## TEXTO EXTRAÍDO
════════
José Luis Gómez Toré
Quien conozca libros anteriores de Juan Andrés García Román (Granada, 1979) como Las canciones de Lázaro o Launa y se acerque a los poemas de El fósforo astillado comprobará hasta qué punto nos encontramos ante una escritura en constante búsqueda, que explora siempre nuevos territorios, nuevas experiencias del lenguaje. El fósforo astillado es, en el más pleno sentido del término, un poemario y no una mera colección de poemas. Los textos pueden ser leídos aisladamente sin perder su temperatura poética (sirvan de ejemplo excelentes poemas como El cohetero de la nieve, Has soñado el poema (La lágrima centrifugada) o Por primera vez estás triste (Belisario envía tropas a los árboles). Sin embargo, sólo alcanzan su pleno significado en el conjunto. El poeta nos invita a leer los diferentes textos como parte de una estructura dramática, la del supuesto ensayo general de una ópera, lo que le permite introducir, a modo de intertextos, los retazos de un "Cuaderno del apuntador". El juego, sugerente y divertido a la vez, nos muestra la complejidad de la propuesta. El poeta sabe que vivimos en la era del comentario, de la cita, de la intertextualidad elevada a su máxima potencia ("Nuestra actitud respecto a la poesía podría definirse de este modo:/nos tocaba actuar después de un mago"). Algo que no resultaría tan inquietante si no nos asaltara una y otra vez la sospecha de que detrás de ese laberinto de espejos no hay nada a lo que agarrarnos: "No atravieses las imágenes -te dicen- detrás no hay nada, ningún tesoro tras la catarata". Por otra parte, la referencia operística resulta muy acertada en su doble vinculación con el teatro y la música. La música recrea la fascinación de ese juego de repeticiones y variaciones, de armonías y disonancias, que se le plantea al poeta moderno. Éste sabe que no escucha ya la secreta armonía del universo, sino, como decía irónicamente Enrique Lihn, en todo caso "la musiquilla de las pobres esferas". Asimismo, las referencias teatrales no resultan arbitrarias: desde el siglo XIX, una de los caminos que ha buscado la poesía para evitar el solipsismo ha sido el juego dramático entre distintas voces, desde la certeza de que en el lenguaje nunca, ni siquiera en el monólogo, hay un solo hablante. Esa pluralidad de voces responde asimismo a la certeza de la imposibilidad de una obra definitiva y de una verdad definitiva, sólo nos queda "Alcanzar el estado de "ensayo general". Y representarlo, representar el ensayo".
════════
## MATERIAL DE PARTIDA
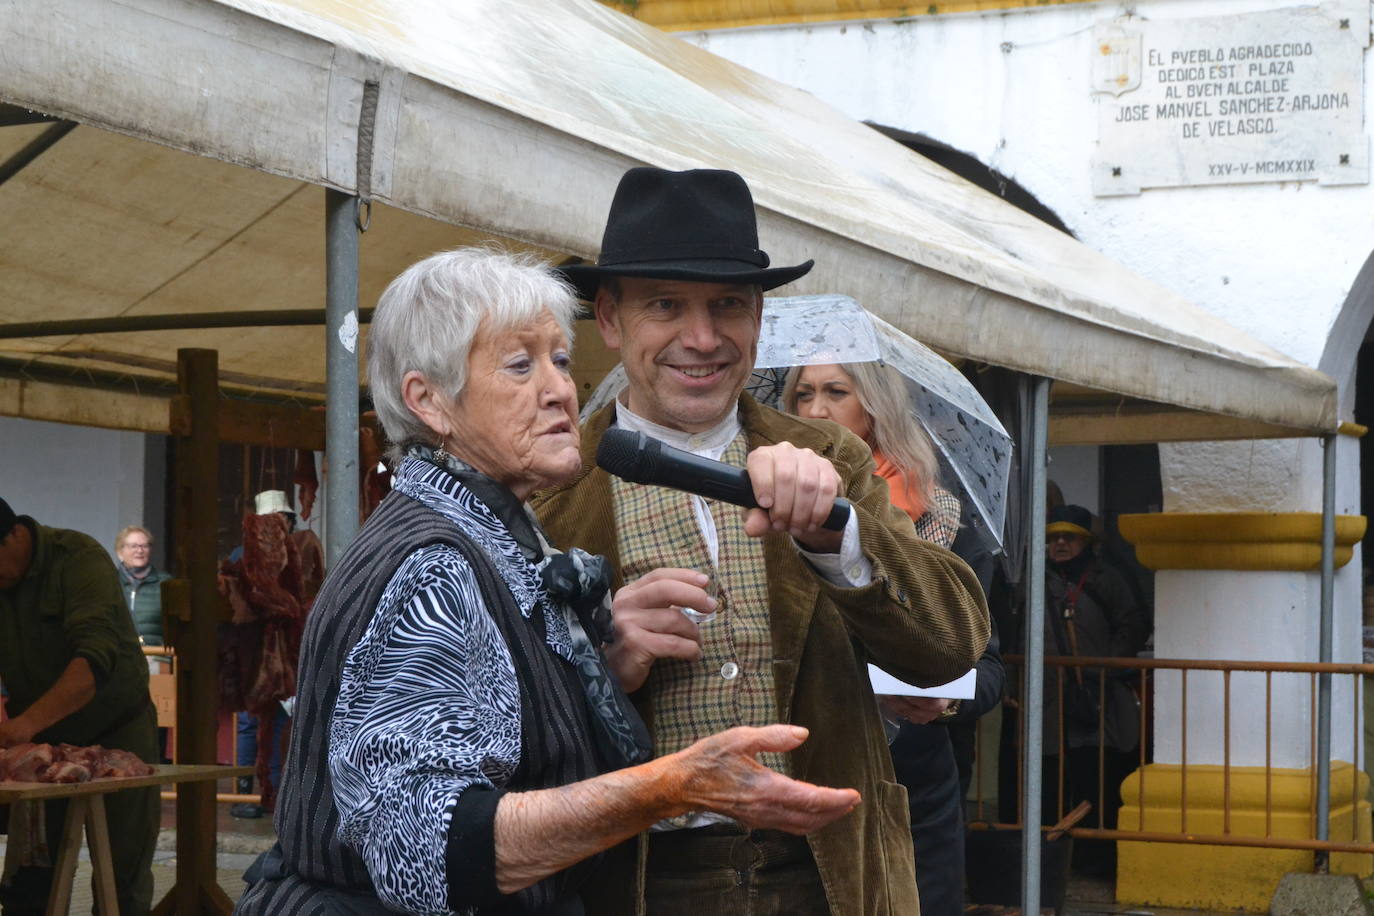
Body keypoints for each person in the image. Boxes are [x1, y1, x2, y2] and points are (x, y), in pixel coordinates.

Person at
════════
## CÓMO RESOLVERLA
Según la reseña sobre El fósforo astillado, ¿en qué estructura dramática invita el poeta a leer los diferentes textos? Responda con una frase breve, por favor.

## RESPUESTA AL EJERCICIO
En la del supuesto ensayo general de una ópera.